Friday, February 13, 2009

Size Does Matter...

So as if Starbucks hasn't done enough to make life a living hell for every non-Starbucks barista in the world, what with all of their fancy ass drinks and flavors and what not, there's still one thing they've done that really continues to chap my ass...there god damned sizes. Why did they have to go and complicate such a simple concept. Why couldn't they just leave well enough alone and be like everyone else in the world and stick with small, medium, and large? I don't buy Venti pants do I? NO! Now before I go any further I realize this is a topic that has been addressed by a lot of different people in a wide variety of media. However! I have yet to actually hear another barista come out and say this crap is straight messed up and how much it really pisses them off, so I'm gonna be that guy. Where to begin?

First off, Starbucks has decided that they need to make their coffee unique, as if its burnt after taste wasn't unique enough. Seriously they need to exercise Satan out of their coffee roasters. It all tastes burnt. Anyways, in order to make the Starbucks experience unique they created these gimmicky names for their sizes. Tall is small, Grande is medium. Venti is large. Friggin' sign language is simpler to understand. These sizes have become the bane of every baristas existence. Why the hell do people assume that every coffee shop on the face of the earth is a Starbucks? Does Arabica translate to Starbucks in some dialect of idiot English I've never heard? To make matters worse, and believe me it gets worse than simply asking for a Starbucks size, the number of people who don't know the Starbucks sizes when they order them is mind boggling. That last sentence probably seems confusing. Why would I say they order a Starbucks size when they don't know the sizes in the first place...EXACTLY! It's all an attempt to sound trendy. Allow me to provide you an example of the typical exchange.

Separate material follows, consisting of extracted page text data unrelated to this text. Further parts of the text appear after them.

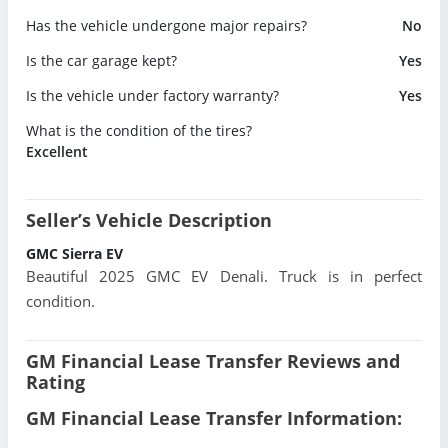
Has the vehicle undergone major repairs?
No
Is the car garage kept?
Yes
Is the vehicle under factory warranty?
Yes
What is the condition of the tires?
Excellent
Seller’s Vehicle Description
GMC Sierra EV
Beautiful 2025 GMC EV Denali. Truck is in perfect
condition.
GM Financial Lease Transfer Reviews and
Rating
GM Financial Lease Transfer Information: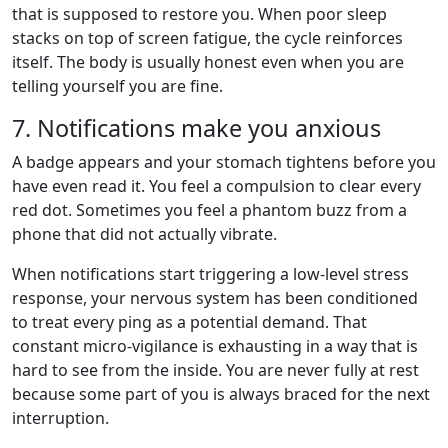
that is supposed to restore you. When poor sleep
stacks on top of screen fatigue, the cycle reinforces
itself. The body is usually honest even when you are
telling yourself you are fine.
7. Notifications make you anxious
A badge appears and your stomach tightens before you
have even read it. You feel a compulsion to clear every
red dot. Sometimes you feel a phantom buzz from a
phone that did not actually vibrate.
When notifications start triggering a low-level stress
response, your nervous system has been conditioned
to treat every ping as a potential demand. That
constant micro-vigilance is exhausting in a way that is
hard to see from the inside. You are never fully at rest
because some part of you is always braced for the next
interruption.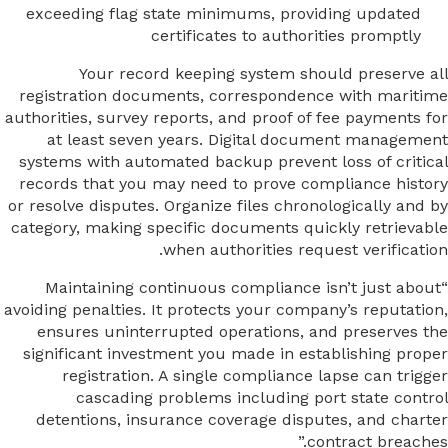
exceeding flag state minimums, providing updated
certificates to authorities promptly
Your record keeping system should preserve all
registration documents, correspondence with maritime
authorities, survey reports, and proof of fee payments for
at least seven years. Digital document management
systems with automated backup prevent loss of critical
records that you may need to prove compliance history
or resolve disputes. Organize files chronologically and by
category, making specific documents quickly retrievable
when authorities request verification.
“Maintaining continuous compliance isn’t just about
avoiding penalties. It protects your company’s reputation,
ensures uninterrupted operations, and preserves the
significant investment you made in establishing proper
registration. A single compliance lapse can trigger
cascading problems including port state control
detentions, insurance coverage disputes, and charter
contract breaches.”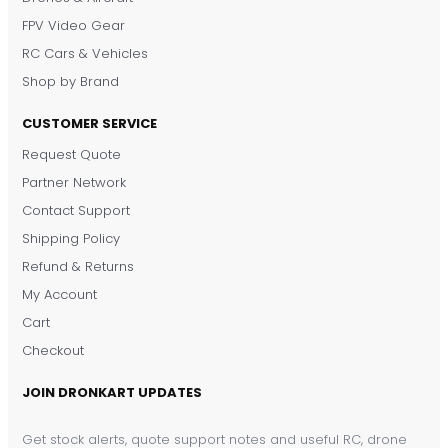
FPV Video Gear
RC Cars & Vehicles
Shop by Brand
CUSTOMER SERVICE
Request Quote
DronKart Support
Partner Network
Usually replies on WhatsApp
Contact Support
Shipping Policy
Refund & Returns
My Account
Cart
Checkout
JOIN DRONKART UPDATES
Get stock alerts, quote support notes and useful RC, drone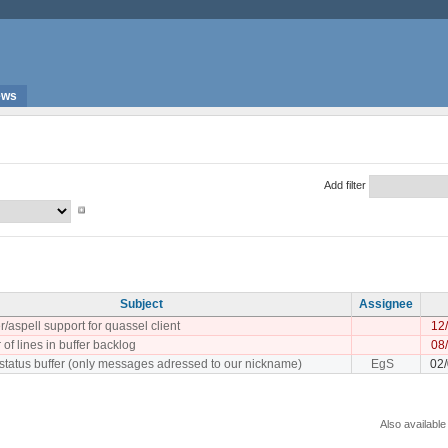
ews
Add filter
Subject
Assignee
/aspell support for quassel client
12
 of lines in buffer backlog
08
 status buffer (only messages adressed to our nickname)
EgS
02
Also available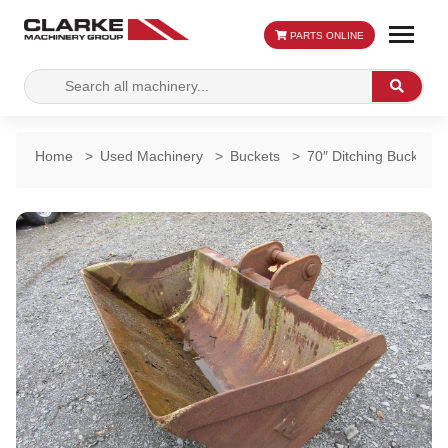
PARTS ONLINE
Search
Search
for:
Home
>
Used Machinery
>
Buckets
>
70″ Ditching Bucket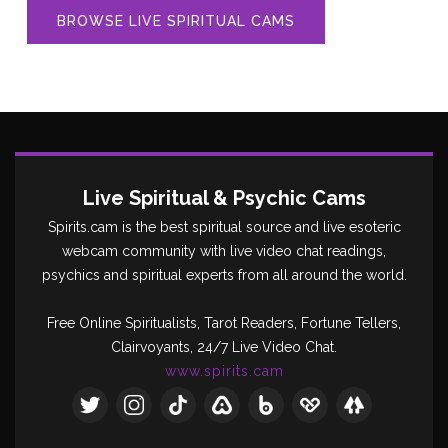
BROWSE LIVE SPIRITUAL CAMS
Live Spiritual & Psychic Cams
Spirits.cam is the best spiritual source and live esoteric
webcam community with live video chat readings,
psychics and spiritual experts from all around the world.
Free Online Spiritualists, Tarot Readers, Fortune Tellers,
Clairvoyants, 24/7 Live Video Chat.
www.spirits.cam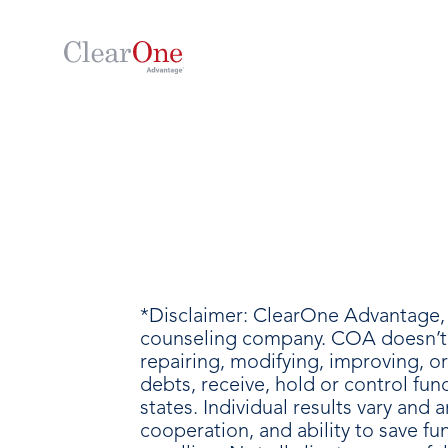
*Disclaimer: ClearOne Advantage, 
counseling company. COA doesn’t p
repairing, modifying, improving, o
debts, receive, hold or control fu
states. Individual results vary an
cooperation, and ability to save f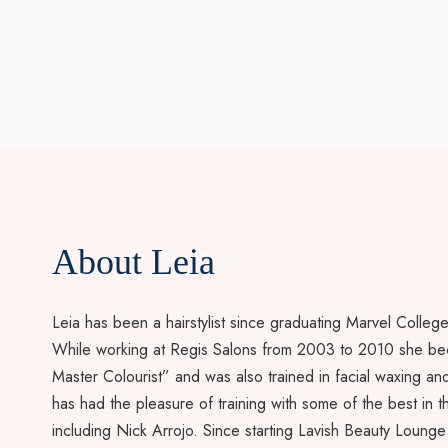
About Leia
Leia has been a hairstylist since graduating Marvel Colleg
While working at Regis Salons from 2003 to 2010 she b
Master Colourist” and was also trained in facial waxing and 
has had the pleasure of training with some of the best in t
including Nick Arrojo. Since starting Lavish Beauty Lounge 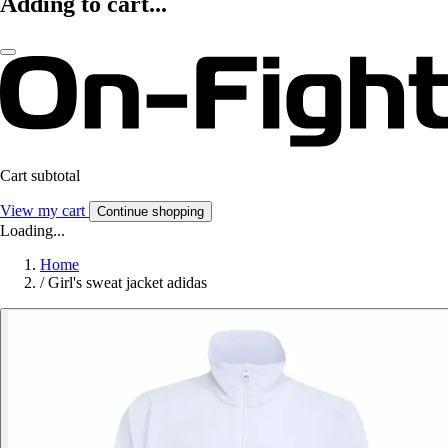
Adding to cart...
Cart subtotal
View my cart
Continue shopping
Loading...
Home
/
Girl's sweat jacket adidas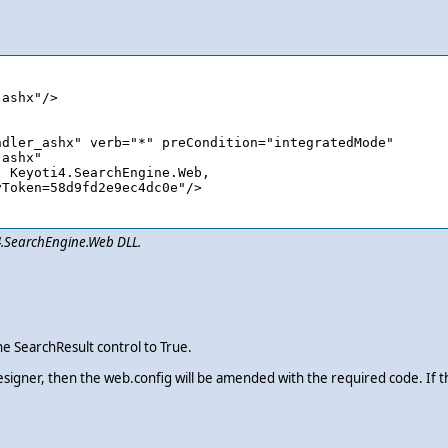
i4.SearchEngine.Web DLL.
e SearchResult control to True.
esigner, then the web.config will be amended with the required code. If 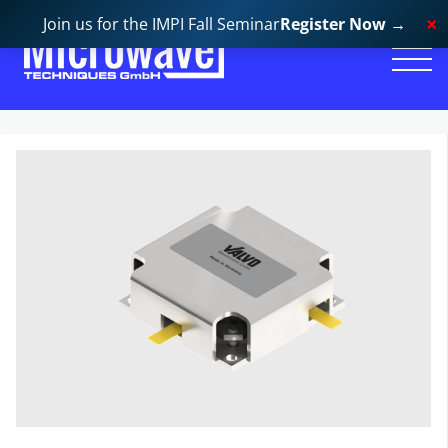
Join us for the IMPI Fall Seminar
Register Now
→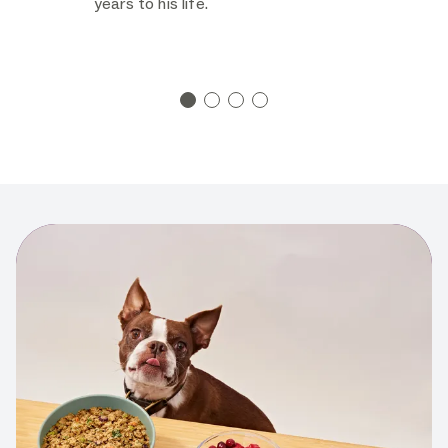
years to his life.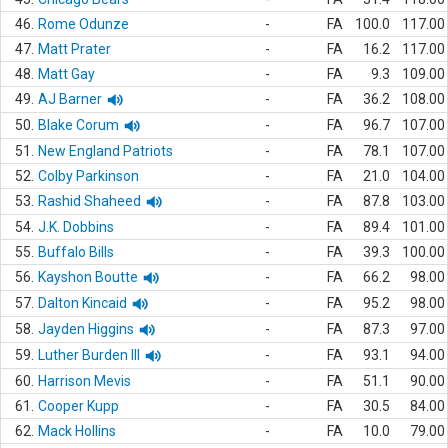
46.
Rome Odunze
-
FA
100.0
117.00
47.
Matt Prater
-
FA
16.2
117.00
48.
Matt Gay
-
FA
9.3
109.00
49.
AJ Barner
-
FA
36.2
108.00
50.
Blake Corum
-
FA
96.7
107.00
51.
New England Patriots
-
FA
78.1
107.00
52.
Colby Parkinson
-
FA
21.0
104.00
53.
Rashid Shaheed
-
FA
87.8
103.00
54.
J.K. Dobbins
-
FA
89.4
101.00
55.
Buffalo Bills
-
FA
39.3
100.00
56.
Kayshon Boutte
-
FA
66.2
98.00
57.
Dalton Kincaid
-
FA
95.2
98.00
58.
Jayden Higgins
-
FA
87.3
97.00
59.
Luther Burden III
-
FA
93.1
94.00
60.
Harrison Mevis
-
FA
51.1
90.00
61.
Cooper Kupp
-
FA
30.5
84.00
62.
Mack Hollins
-
FA
10.0
79.00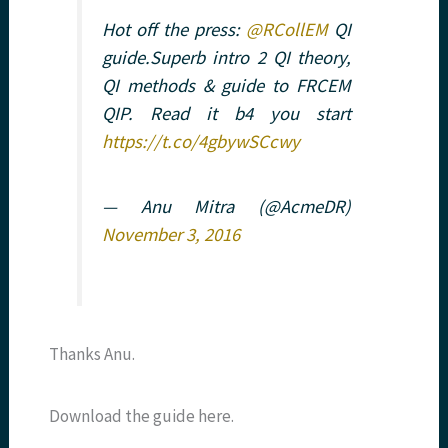
Hot off the press:
@RCollEM
QI
guide.Superb intro 2 QI theory,
QI methods & guide to FRCEM
QIP. Read it b4 you start
https://t.co/4gbywSCcwy
— Anu Mitra (@AcmeDR)
November 3, 2016
Thanks Anu.
Download the guide here.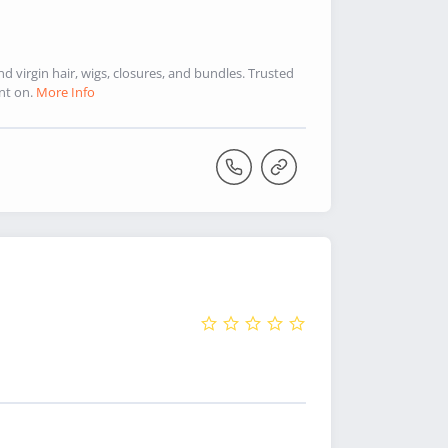
virgin hair, wigs, closures, and bundles. Trusted
nt on.
More Info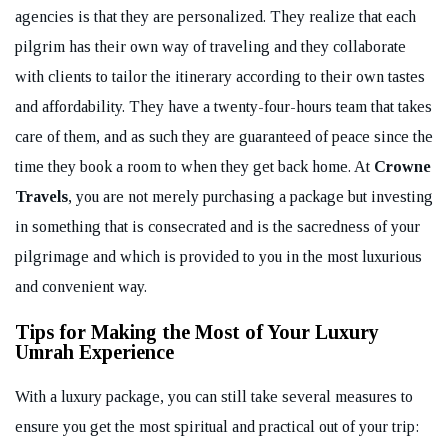
agencies is that they are personalized. They realize that each
pilgrim has their own way of traveling and they collaborate
with clients to tailor the itinerary according to their own tastes
and affordability. They have a twenty-four-hours team that takes
care of them, and as such they are guaranteed of peace since the
time they book a room to when they get back home. At
Crowne
Travels
, you are not merely purchasing a package but investing
in something that is consecrated and is the sacredness of your
pilgrimage and which is provided to you in the most luxurious
and convenient way.
Tips for Making the Most of Your Luxury
Umrah Experience
With a luxury package, you can still take several measures to
ensure you get the most spiritual and practical out of your trip: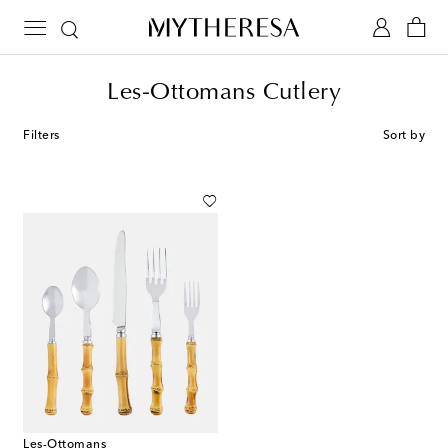
Les-Ottomans Cutlery
Filters
Sort by
Les-Ottomans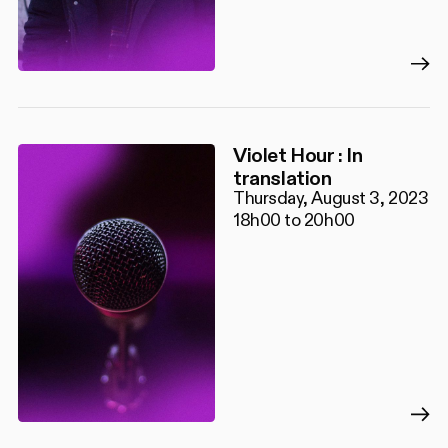
Violet Hour : In
translation
Thursday, August 3, 2023
18h00 to 20h00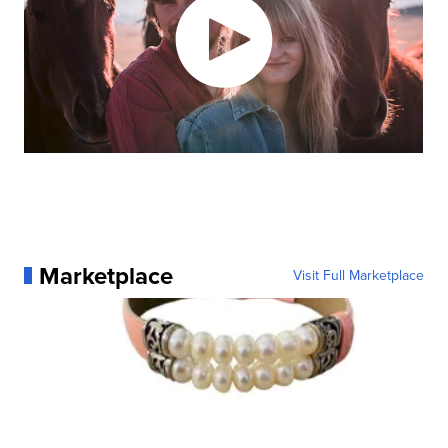
Marketplace
Visit Full Marketplace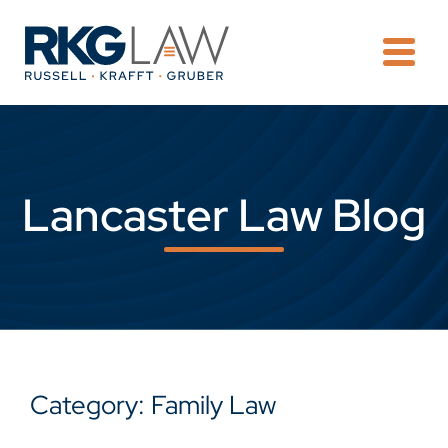
OPE
Lancaster Law Blog
Category: Family Law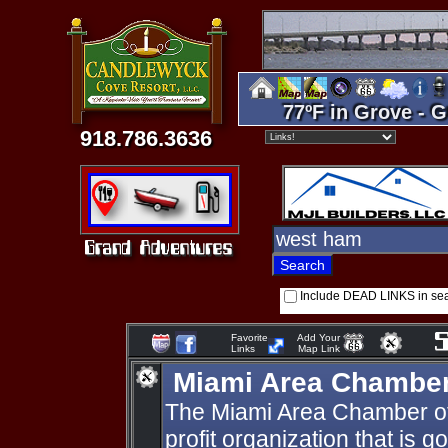
77ºF in Grove - G
918.786.3636
Include DEAD LINKS in se
Favorite
Add Your
Links
Map Link
Miami Area Chambe
The Miami Area Chamber of
profit organization that is 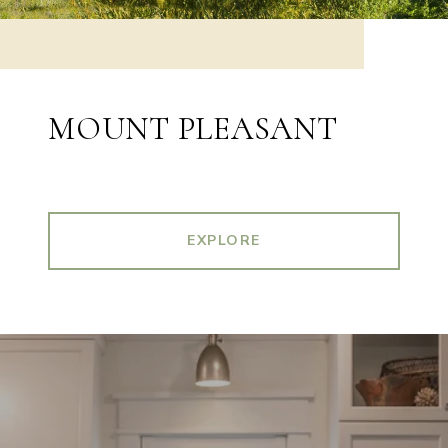
MOUNT PLEASANT
EXPLORE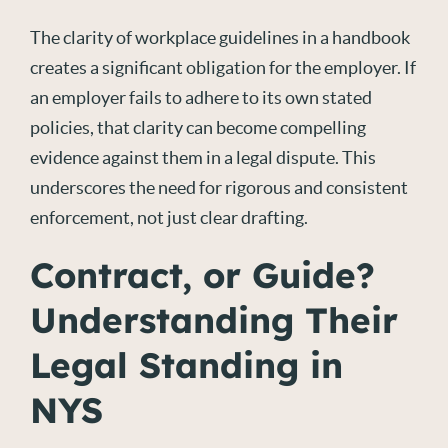
The clarity of workplace guidelines in a handbook
creates a significant obligation for the employer. If
an employer
fails to
adhere to its own stated
policies, that clarity can become compelling
evidence against them in a legal dispute. This
underscores the need for rigorous and consistent
enforcement, not just clear drafting.
Contract, or Guide?
Understanding Their
Legal Standing in
NYS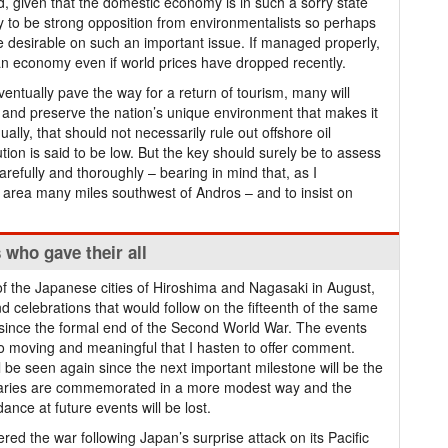
d, given that the domestic economy is in such a sorry state
kely to be strong opposition from environmentalists so perhaps
e desirable on such an important issue. If managed properly,
an economy even if world prices have dropped recently.
ventually pave the way for a return of tourism, many will
t and preserve the nation’s unique environment that makes it
qually, that should not necessarily rule out offshore oil
lution is said to be low. But the key should surely be to assess
arefully and thoroughly – bearing in mind that, as I
mall area many miles southwest of Andros – and to insist on
s who gave their all
of the Japanese cities of Hiroshima and Nagasaki in August,
celebrations that would follow on the fifteenth of the same
 since the formal end of the Second World War. The events
 so moving and meaningful that I hasten to offer comment.
ill be seen again since the next important milestone will be the
ersaries are commemorated in a more modest way and the
dance at future events will be lost.
red the war following Japan’s surprise attack on its Pacific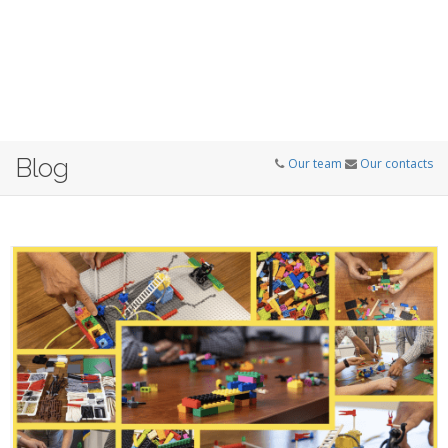
Blog
Our team
Our contacts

A person who thinks they are about to wow me with their superior coffee knowledge walks into the store. Let's call him or her Capt. Starbucks.

Annoyed Barista: "Hello."
Capt. Starbucks: "Hi, i want to get a tall coffee with..."

I failed to complete the sentence because whatever the person said after tall coffee is a complete blank, as a matter of fact its irrelevant. It's as if what was said really wasn't said at all. It's true no matter who is waiting on you. As soon as a Starbucks term comes into play we stop listening to anything you have to say and start fantasizing about how we are going to blast you for using the particular Starbucks term. It's like time stops momentarily and we enter a parallel universe. We also prepare to play stupid, and I mean ride the short bus to school stupid. We know the sizes. We know their drinks. We want to see if YOU know what you're ordering. This is how it continues...

Annoyed Barista: "Small, Medium, or Large?"
Capt. Starbucks: "Oh! A large of course."
Annoyed Barista: ".... Alright then... what was all of that again?"
Capt. Starbucks: "A large coffee with room for cream and three splendas...Oh and make it a Halfcaf."
Annoyed Barista: "Ugh..."

Yup, the person who tried to order a small coffee in Starbucks terminology ended up purchasing a large coffee when presented sizes in normal English. Even in a confident manner to boot. This happens ALL THE TIME!!! On what level does that make any sense? Did this person just change their mind at the last second? Did this person not actually know what size they were ordering? Is this proof that nothing about Starbucks' size system makes any sense in the grand scheme of things? So many questions with so many possible answers. Alright, well I think I'm gonna ponder the answers to these questions by climbing into my venti bed and curling up for a tall nap...damn it!